La listes des revendications pour Bali
Le 30 octobre, les ministres européens de l’Environnement ont présenté huit grands axes ou pistes de négociations pour la conférence de Bali :
Lignes rouges de l’UE
D’après les propos confiés à EurActiv par un fonctionnaire au Conseil proche des négociations, l’UE ne pourra crier victoire dans les négociations que si ses deux lignes rouges principales sont inclues dans la feuille de route de Bali. Il s’agit de l’engagement des pays développés à réduire leurs émissions et de l’engagement des pays en voie de développement à faire plus d’efforts.

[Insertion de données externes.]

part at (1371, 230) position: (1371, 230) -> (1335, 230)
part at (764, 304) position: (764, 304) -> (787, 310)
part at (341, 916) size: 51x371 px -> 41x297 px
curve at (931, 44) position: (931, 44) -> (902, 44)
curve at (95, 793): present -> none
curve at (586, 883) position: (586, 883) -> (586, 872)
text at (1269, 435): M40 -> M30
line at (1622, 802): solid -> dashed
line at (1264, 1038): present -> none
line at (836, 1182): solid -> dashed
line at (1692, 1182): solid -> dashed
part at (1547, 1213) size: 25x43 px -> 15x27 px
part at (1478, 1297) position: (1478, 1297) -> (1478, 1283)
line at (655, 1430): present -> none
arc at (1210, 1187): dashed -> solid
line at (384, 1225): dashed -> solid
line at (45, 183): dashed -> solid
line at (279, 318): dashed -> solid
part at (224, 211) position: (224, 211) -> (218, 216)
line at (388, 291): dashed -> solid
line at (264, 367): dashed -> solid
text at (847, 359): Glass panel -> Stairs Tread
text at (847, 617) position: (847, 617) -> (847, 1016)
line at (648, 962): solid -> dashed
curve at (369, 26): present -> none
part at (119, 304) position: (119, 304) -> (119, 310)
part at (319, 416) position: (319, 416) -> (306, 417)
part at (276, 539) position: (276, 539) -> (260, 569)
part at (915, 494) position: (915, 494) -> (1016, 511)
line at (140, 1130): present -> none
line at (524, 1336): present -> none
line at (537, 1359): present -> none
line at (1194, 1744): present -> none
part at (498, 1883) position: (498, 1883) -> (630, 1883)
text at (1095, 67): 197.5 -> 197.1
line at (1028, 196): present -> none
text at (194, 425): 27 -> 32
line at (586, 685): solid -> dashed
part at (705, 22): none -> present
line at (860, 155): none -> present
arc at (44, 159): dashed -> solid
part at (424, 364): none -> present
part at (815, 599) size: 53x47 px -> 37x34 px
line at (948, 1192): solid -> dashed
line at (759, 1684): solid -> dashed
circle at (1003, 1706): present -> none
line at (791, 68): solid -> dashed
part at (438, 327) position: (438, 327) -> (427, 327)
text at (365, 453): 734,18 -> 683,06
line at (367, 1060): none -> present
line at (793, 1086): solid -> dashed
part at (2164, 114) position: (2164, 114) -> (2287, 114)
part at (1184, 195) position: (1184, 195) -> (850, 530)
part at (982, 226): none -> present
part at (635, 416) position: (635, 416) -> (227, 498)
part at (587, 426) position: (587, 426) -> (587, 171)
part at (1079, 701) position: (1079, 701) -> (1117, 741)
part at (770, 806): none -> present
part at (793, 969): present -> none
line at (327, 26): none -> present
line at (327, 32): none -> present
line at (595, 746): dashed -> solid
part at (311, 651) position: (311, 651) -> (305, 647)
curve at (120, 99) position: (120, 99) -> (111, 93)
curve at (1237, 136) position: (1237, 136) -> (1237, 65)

D’après lui, le principal défi de l’UE sera d’obtenir l’accord des autres dirigeants sur un cadre de négociations ferme mais suffisamment flexible pour s’adapter à l’évolution de la position des différentes parties.
Avec les élections américaines en 2008 et l’entrée en fonction d’un nouveau gouvernement mi-2009, un revirement tardif de la position des Etats-Unis est peu probable. En effet, le pays n’a pas ratifié le protocole de Kyoto et est traditionnellement opposé à tout engagement international contraignant visant à réduire les émissions de CO2.
Mais l’obstination du gouvernement américain n’est pas la seule inquiétude des délégations européennes à Bali. L’Inde en particulier a exprimé son opposition à des engagements de réduction significative d’émissions, au motif que cela freinerait la croissance de sa jeune économie. De plus, certains craignent que les Etats-Unis ne se cachent derrière l’Inde afin de bloquer tout accord mondial relatif au CO2.